WHAT THE TASK REQUIRES = Begin at the line containing "index tip: (145, 69)" in the entries below and end at the line containing "pinky tip: (78, 79)"; transcribe that range exactly and nothing outside it.

TASK INPUTS =

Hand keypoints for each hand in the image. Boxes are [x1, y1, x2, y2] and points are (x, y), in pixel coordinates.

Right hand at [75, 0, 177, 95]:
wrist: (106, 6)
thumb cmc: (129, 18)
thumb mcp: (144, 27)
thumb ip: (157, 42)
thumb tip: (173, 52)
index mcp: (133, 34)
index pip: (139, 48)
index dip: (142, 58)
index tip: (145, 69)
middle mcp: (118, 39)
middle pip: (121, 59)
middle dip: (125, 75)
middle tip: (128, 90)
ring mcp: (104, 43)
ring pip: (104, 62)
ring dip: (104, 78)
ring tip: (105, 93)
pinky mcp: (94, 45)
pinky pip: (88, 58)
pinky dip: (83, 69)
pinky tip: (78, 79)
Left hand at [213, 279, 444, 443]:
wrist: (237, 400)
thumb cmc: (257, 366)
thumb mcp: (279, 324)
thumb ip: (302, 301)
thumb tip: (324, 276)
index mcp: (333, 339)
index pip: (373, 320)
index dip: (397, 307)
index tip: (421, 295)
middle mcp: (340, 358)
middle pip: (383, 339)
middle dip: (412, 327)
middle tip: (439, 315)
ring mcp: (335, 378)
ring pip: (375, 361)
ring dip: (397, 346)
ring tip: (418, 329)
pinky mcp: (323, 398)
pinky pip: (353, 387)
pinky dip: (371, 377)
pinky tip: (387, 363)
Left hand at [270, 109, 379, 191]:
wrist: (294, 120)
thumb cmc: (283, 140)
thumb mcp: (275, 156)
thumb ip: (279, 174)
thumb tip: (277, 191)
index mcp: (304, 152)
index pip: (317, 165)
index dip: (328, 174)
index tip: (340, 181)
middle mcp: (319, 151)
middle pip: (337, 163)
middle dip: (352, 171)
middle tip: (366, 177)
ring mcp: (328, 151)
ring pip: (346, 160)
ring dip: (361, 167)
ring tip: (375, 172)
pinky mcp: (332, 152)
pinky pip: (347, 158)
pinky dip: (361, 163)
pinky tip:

RESULT =
index tip: (145, 69)
middle mcp: (118, 39)
middle pip: (121, 59)
middle dip: (125, 75)
middle tip: (128, 90)
ring mcp: (104, 43)
ring pip: (104, 62)
ring dip: (104, 78)
ring tip: (105, 93)
pinky mcp: (94, 45)
pinky pip: (88, 58)
pinky dip: (83, 69)
pinky tip: (78, 79)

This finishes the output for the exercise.